On Saturday, England's forwards, for the fourth time in four weeks, won plenty of possession. For the first time this autumn, their half-backs played in a way that allowed that set-piece supremacy to be exploited - kicking to the corners, for territory, beyond the defence and in front of them. Where against the All Blacks and Springboks there was often panic, this time there was pragmatism.
Too often there was also a predictability and lack of precision with ball in hand.
Lancaster was keen to point out afterwards that his team have scored 28 tries in this calendar year, with 21 of them coming from the backs and 13 from the back three.
They have also left plenty out there. On Saturday they were typically industrious but often easy to read. Having Barritt bash the ball up the middle is one tactic. It should not be the principal one.
That lack of variety, of dummy runs, made England easy to read. Twice in promising positions, Billy Twelvetrees was caught man and ball by an onrushing defence when a little more ingenuity and surprise would have spared his bruises.
Lancaster's strategies have been disrupted by injury. A fit Manu Tuilagi would have given his side an uncomplicated threat that is almightily hard to negate.
They have also been upset by a selection policy that has lacked consistency and veered towards the puzzling.
It is laudable to try new faces and combinations. It is sensible too to give them time to bed in, let alone flourish.
Ford should have been handed his opportunity earlier, not least because Farrell was out of form and desperately short of game-time after an injury-disrupted start to the season. A full debut against the world champions is a formidable prospect. So too is facing them after a solitary run-out for your club.
Kyle Eastmond was thrown in at inside centre against the best two sides in the world when Farrell inside him was struggling to keep his head above water. When his Bath team-mate Ford came in, he was gone from the squad.
Ford and Farrell were tried together. The experiment lasted just over an hour.
Stick or twist? It is an unenviable choice sometimes for a head coach, but it is arguably his primary concern. Lancaster has backed young guns in the pack and been rewarded for his hunches. In the backs he has seemed to make his picks under pressure and slightly panicked.
Only a third of the team that beat the Wallabies in the corresponding fixture a year ago remained on Saturday. Some of that is down to injuries. But with just eight games to go until the World Cup starts - three of them warm-up matches - do you even know England's preferred centre partnership, let alone their first-choice XV?
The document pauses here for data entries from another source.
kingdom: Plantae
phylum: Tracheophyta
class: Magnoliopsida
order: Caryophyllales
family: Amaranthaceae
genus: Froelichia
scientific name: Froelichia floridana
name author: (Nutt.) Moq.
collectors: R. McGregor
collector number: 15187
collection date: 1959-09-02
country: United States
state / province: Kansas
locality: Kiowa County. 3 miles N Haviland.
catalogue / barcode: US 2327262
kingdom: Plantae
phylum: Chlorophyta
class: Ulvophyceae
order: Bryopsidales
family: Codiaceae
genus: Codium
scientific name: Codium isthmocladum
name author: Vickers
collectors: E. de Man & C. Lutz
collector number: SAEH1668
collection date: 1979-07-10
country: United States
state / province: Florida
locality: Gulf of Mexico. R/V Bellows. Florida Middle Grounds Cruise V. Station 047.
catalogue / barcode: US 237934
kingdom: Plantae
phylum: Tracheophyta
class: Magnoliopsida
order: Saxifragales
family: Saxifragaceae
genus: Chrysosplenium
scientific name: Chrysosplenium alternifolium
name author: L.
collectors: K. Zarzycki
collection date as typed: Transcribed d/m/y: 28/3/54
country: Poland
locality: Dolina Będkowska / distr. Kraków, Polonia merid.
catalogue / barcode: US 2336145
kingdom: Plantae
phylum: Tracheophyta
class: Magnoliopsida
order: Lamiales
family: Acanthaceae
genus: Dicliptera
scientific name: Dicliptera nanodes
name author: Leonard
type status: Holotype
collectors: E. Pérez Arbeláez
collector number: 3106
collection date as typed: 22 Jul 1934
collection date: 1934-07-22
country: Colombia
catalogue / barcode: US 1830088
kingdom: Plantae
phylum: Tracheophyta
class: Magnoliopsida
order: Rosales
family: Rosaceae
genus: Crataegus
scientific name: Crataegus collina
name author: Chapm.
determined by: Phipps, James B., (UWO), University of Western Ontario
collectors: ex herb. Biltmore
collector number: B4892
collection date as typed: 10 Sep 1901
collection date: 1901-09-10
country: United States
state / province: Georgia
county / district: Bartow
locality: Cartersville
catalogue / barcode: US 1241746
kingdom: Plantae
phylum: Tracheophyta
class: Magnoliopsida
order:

"The best thing to restore belief is winning," said forwards coach Graham Rowntree on Saturday, and he is absolutely right.
He was also correct when he continued: "We desperately needed the win. It was vital because at times our performance levels haven't been as high as they should have been."
Lancaster described his mood as the month closes as one of quiet satisfaction. "Internally we were rock solid," he said, at the suggestion that his side's development had stalled this autumn.
"We always believed in the plan and the players, and I thought the players applied the plan really well.
"The World Cup will look after itself. All the teams will develop over the next 10 months. There's been enough shown by all the northern hemisphere sides."
Some have shown more than others. Ireland have marched on under Joe Schmidt, beating not just the Wallabies but the Springboks too. Scotland have awakened under their own new coach, Vern Cotter. Even Wales have finally broken one part of their three-way southern hemisphere hoodoo.
England are a team with great strength in depth. They have enviable power up front and big names to come back.
They also lack a spark and an obvious way of discovering one.
Six Nations titles can be won by sides of limited creative ability that have a dominant pack. World Cups cannot.